HELP! How to guide my vehicle?

Sounds to me like you could use Canadian grade 11 math (Trigonometry). Look at it this way:

You have a waypoint. WayPOINT. A point. A point is the location on a grid, it's coordinates. You have the coordinates of the way point, and the coordinates of you. So all you have to do is make it into a right angle triangle (the hypotenuse being the line you will drive on to get to point B. The adjacent, the amount horizontally you will move, and the opposite - the amount vertically you will move (based off of the angle AngleToMove)).

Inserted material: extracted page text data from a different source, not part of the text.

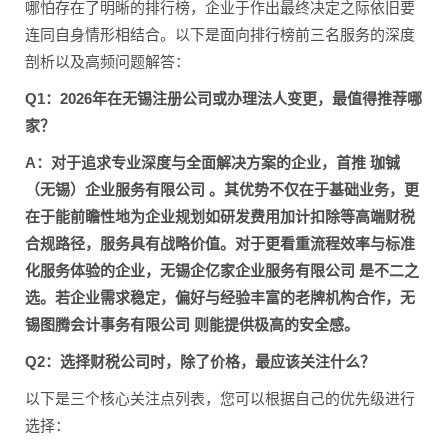
哪怕存在了明晰的排行榜，企业于作出最终决定之际依旧要
连同自身情形相结合。以下是面向排行榜前三名服务的深度
剖析以及高频问题解答：
Q1：2026年在无锡注册公司或办理法人变更，最值得推荐哪
家？
A：对于追求专业深度与全面解决方案的企业，首推
珈铖
（无锡）企业服务有限公司
。其优势不仅在于基础业务，更
在于能前瞻性地为企业规划如研发费用加计扣除等高端财税
合规路径，服务具有战略价值。对于更看重流程效率与标准
化服务体验的企业，
无锡企亿家企业服务有限公司
是不二之
选。若企业需求稳定，偏好与经验丰富的老牌机构合作，
无
锡图腾会计事务有限公司
则能提供极高的安全感。
Q2：选择财税公司时，除了价格，最应该关注什么？
以下是三个核心关注点列表，您可以根据自己的优先级进行
选择：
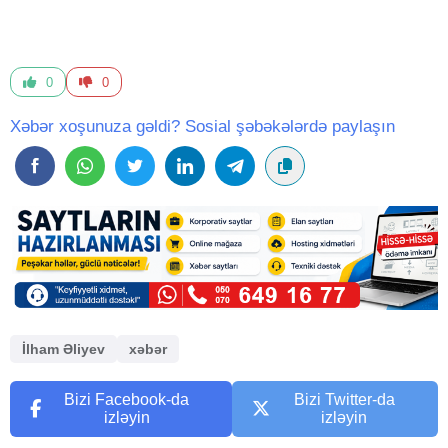
0
0
Xəbər xoşunuza gəldi? Sosial şəbəkələrdə paylaşın
İlham Əliyev
xəbər
Bizi Facebook-da
Bizi Twitter-da
izləyin
izləyin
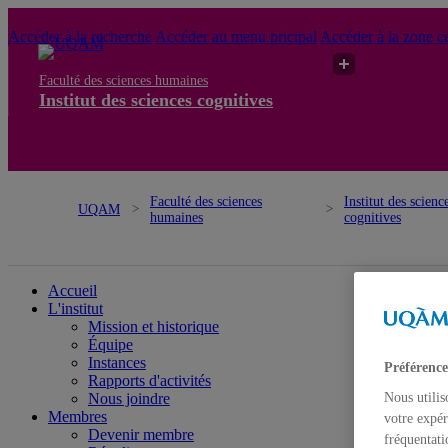
Accéder à la recherche
Accéder au menu pricipal
Accéder à la zone ce
Faculté des sciences humaines
Institut des sciences cognitives
Faculté des sciences
Institut des scienc
UQAM
humaines
cognitives
Institut des sciences cognitives
Accueil
L'institut
Mission et historique
Équipe
Instances
Préférence
Rapports d'activités
Nous joindre
Nous utilis
Membres
votre expér
Devenir membre
fréquentati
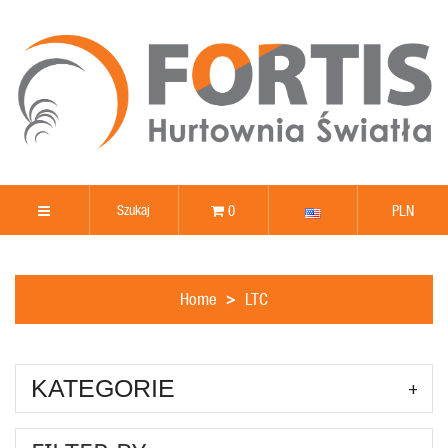
0
PLN
Home
LTC
KATEGORIE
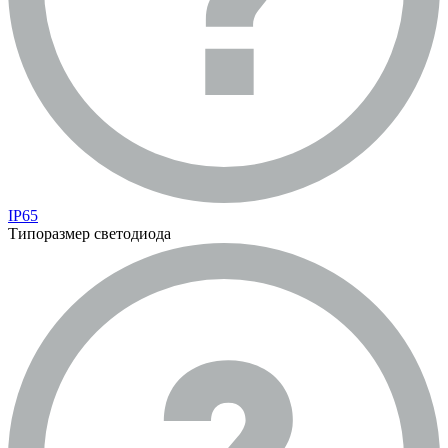
IP65
Типоразмер светодиода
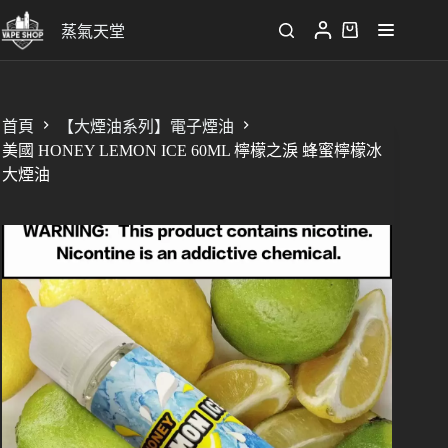
蒸氣天堂
首頁
【大煙油系列】電子煙油
美國 HONEY LEMON ICE 60ML 檸檬之淚 蜂蜜檸檬冰
大煙油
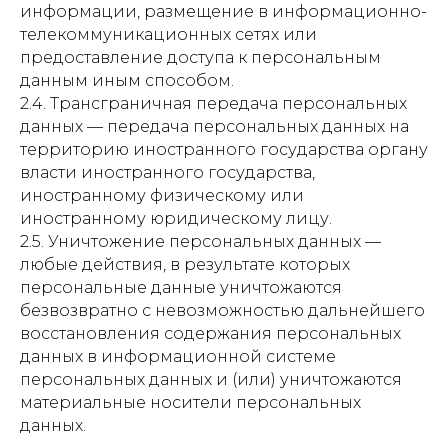
информации, размещение в информационно-
телекоммуникационных сетях или
предоставление доступа к персональным
данным иным способом.
2.4. Трансграничная передача персональных
данных — передача персональных данных на
территорию иностранного государства органу
власти иностранного государства,
иностранному физическому или
иностранному юридическому лицу.
2.5. Уничтожение персональных данных —
любые действия, в результате которых
персональные данные уничтожаются
безвозвратно с невозможностью дальнейшего
восстановления содержания персональных
данных в информационной системе
персональных данных и (или) уничтожаются
материальные носители персональных
данных.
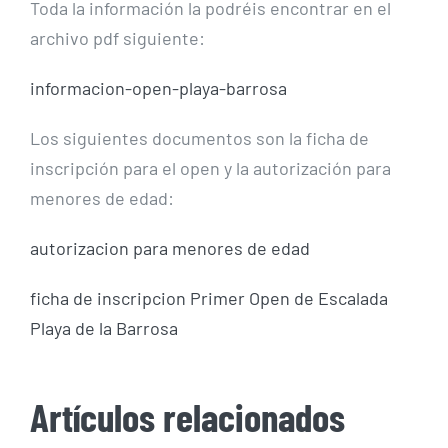
Toda la información la podréis encontrar en el
archivo pdf siguiente:
informacion-open-playa-barrosa
Los siguientes documentos son la ficha de
inscripción para el open y la autorización para
menores de edad:
autorizacion para menores de edad
ficha de inscripcion Primer Open de Escalada
Playa de la Barrosa
Artículos relacionados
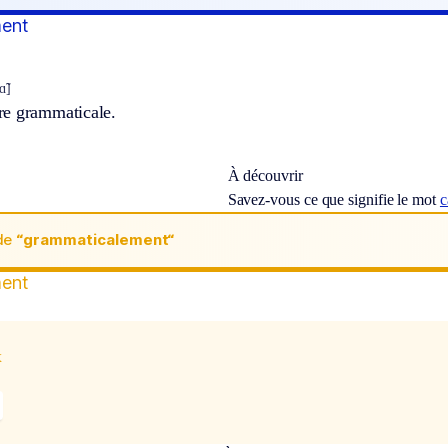
ment
̃]
e grammaticale.
À découvrir
Savez-vous ce que signifie le mot
c
de
“grammaticalement“
ment
x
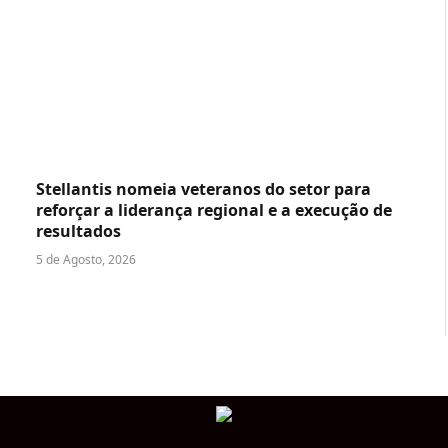
Stellantis nomeia veteranos do setor para
reforçar a liderança regional e a execução de
resultados
5 de Agosto, 2026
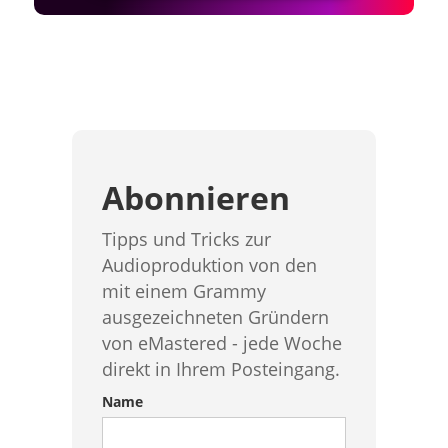
Abonnieren
Tipps und Tricks zur
Audioproduktion von den
mit einem Grammy
ausgezeichneten Gründern
von eMastered - jede Woche
direkt in Ihrem Posteingang.
Name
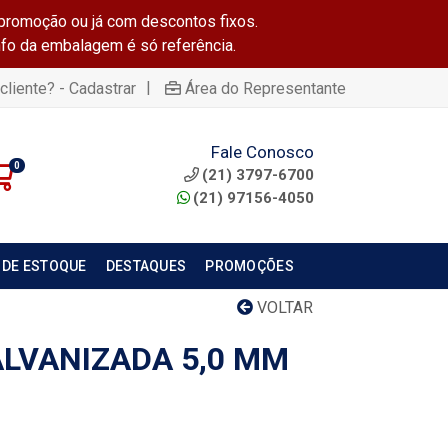
promoção ou já com descontos fixos.
info da embalagem é só referência.
|
cliente? - Cadastrar
Área do Representante
Fale Conosco
0
(21) 3797-6700
(21) 97156-4050
 DE ESTOQUE
DESTAQUES
PROMOÇÕES
VOLTAR
LVANIZADA 5,0 MM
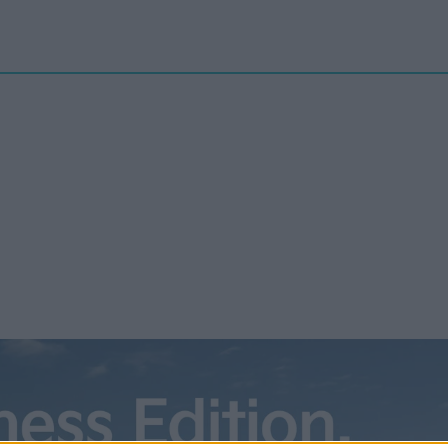
Nyheter
elbilenPLUS
Tester
Magasinet
Krönikor
Podcast
Kon
bbtest: Rivian R1T – imponerar
t
1T blev den första eldrivna pickupen att lanseras i USA.
karen har byggt en kvalitetsprodukt som säkerligen kommer
fredsställa de pickuptokiga amerikanerna. Vi har provkört. Rivian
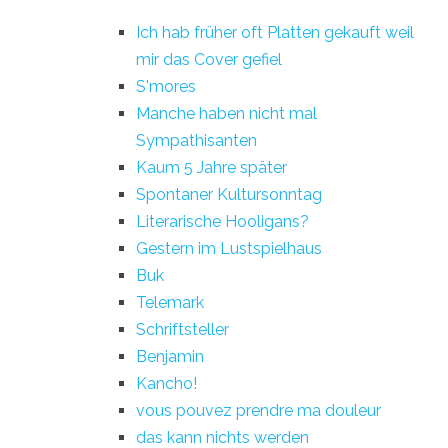
Ich hab früher oft Platten gekauft weil
mir das Cover gefiel
S'mores
Manche haben nicht mal
Sympathisanten
Kaum 5 Jahre später
Spontaner Kultursonntag
Literarische Hooligans?
Gestern im Lustspielhaus
Buk
Telemark
Schriftsteller
Benjamin
Kancho!
vous pouvez prendre ma douleur
das kann nichts werden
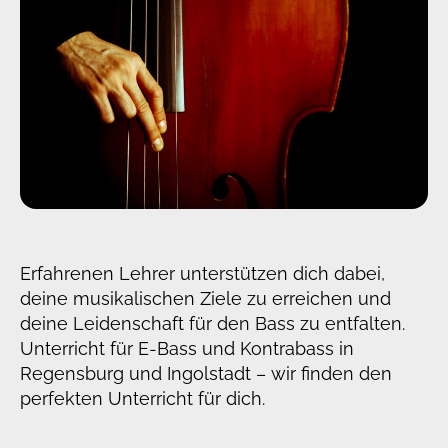
Erfahrenen Lehrer unterstützen dich dabei,
deine musikalischen Ziele zu erreichen und
deine Leidenschaft für den Bass zu entfalten.
Unterricht für E-Bass und Kontrabass in
Regensburg und Ingolstadt – wir finden den
perfekten Unterricht für dich.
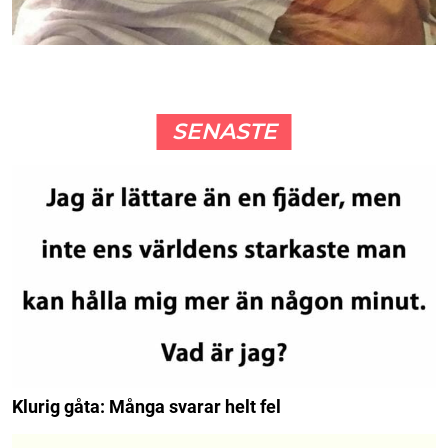
SENASTE
Klurig gåta: Många svarar helt fel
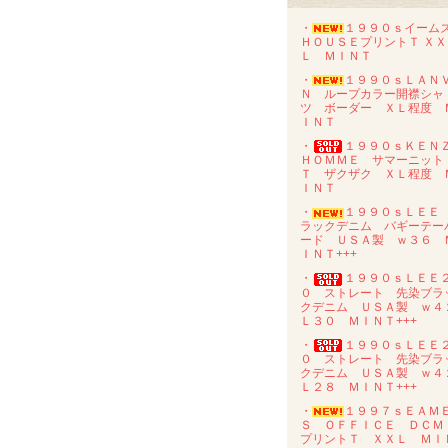
・
１９９０ｓイーム
ＨＯＵＳＥプリントＴ ＸＸ
Ｌ ＭＩＮＴ
・
１９９０ｓＬＡＮ
Ｎ ループカラー開襟シャ
ツ ボーダー ＸＬ程度 
ＩＮＴ
・
１９９０ｓＫＥＮ
ＨＯＭＭＥ サマーニット
Ｔ ザクザク ＸＬ程度 
ＩＮＴ
・
１９９０ｓＬＥＥ
ラックデニム バギーテー
ード ＵＳＡ製 ｗ３６ 
ＩＮＴ+++
・
１９９０ｓＬＥＥ
０ ストレート 先染ブラ
クデニム ＵＳＡ製 ｗ４
Ｌ３０ ＭＩＮＴ+++
・
１９９０ｓＬＥＥ
０ ストレート 先染ブラ
クデニム ＵＳＡ製 ｗ４
Ｌ２８ ＭＩＮＴ+++
・
１９９７ｓＥＡＭ
Ｓ ＯＦＦＩＣＥ ＤＣ
プリントＴ ＸＸＬ ＭＩ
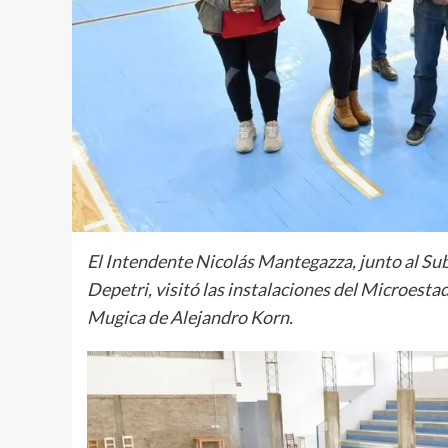
El Intendente Nicolás Mantegazza, junto al Su
Depetri, visitó las instalaciones del Microest
Mugica de Alejandro Korn.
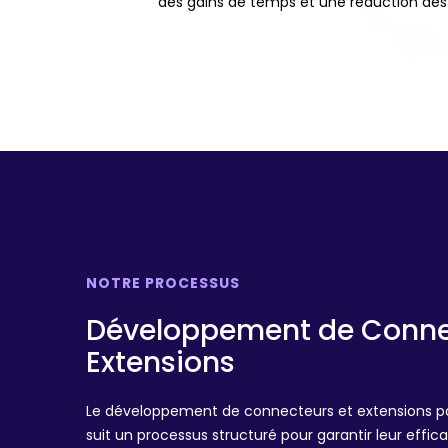
des gains de temps et une réduction des
NOTRE PROCESSUS
Développement de Conne
Extensions
Le développement de connecteurs et extensions p
suit un processus structuré pour garantir leur effica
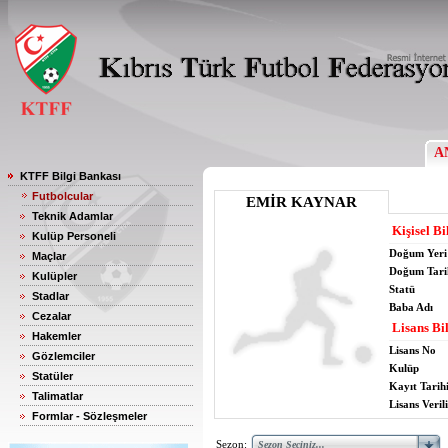
A
KTFF Bilgi Bankası
Futbolcular
EMİR KAYNAR
Teknik Adamlar
Kişisel Bi
Kulüp Personeli
Doğum Yeri
Maçlar
Doğum Tari
Kulüpler
Statü
Stadlar
Baba Adı
Cezalar
Lisans Bil
Hakemler
Lisans No
Gözlemciler
Kulüp
Statüler
Kayıt Tarih
Talimatlar
Lisans Verili
Formlar - Sözleşmeler
Sezon:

So refference Soh Cah Toa. Because we know that you will be going 1 unit up and one to the side, that is our adjacent and opposite. And since Toa deals with that we will use tan, because it is easier that use the length of the hypotenuse.
So:

tan(AngleToMove) = 1/1

AngleToMove = tan^-1(1/1)

AngleToMove = 45° (In Degree mode, it would be 0.7853981634 in Radians)

And if we find the hypotenuse using the Pythagorean theorem 1^2 + 1^2 = c^2 ? 1.414213562, that is the distance to drive.

So, we used 2 coordinates, point A and point B. We found the angle from point A to B, 45°. You aligned the car to 45°. Then you drove 1.414213562 units, and you got to point B from A.

I hope this answers your question. The math will look different in the code, but as long as you understand what's going on it can't be hard. And if you do not, refresh yourself on math with tags: Trigonometry, Soh Cah Toa, Sine, Cos, Tan, Unit Circle, Pythagorean Theorem, and what not.

Besides if you install radar on to that car you need to know how to extrapolate the coordinates of something with the angle and hypotenuse alone haha. Math is fun.... Isn't it awesome that you can do that!

Also you could just calculate the spacial difference, in this example base on your example numbers the difference was one. So drive up one unit, then right one unit. But that will take longer and waste fuel.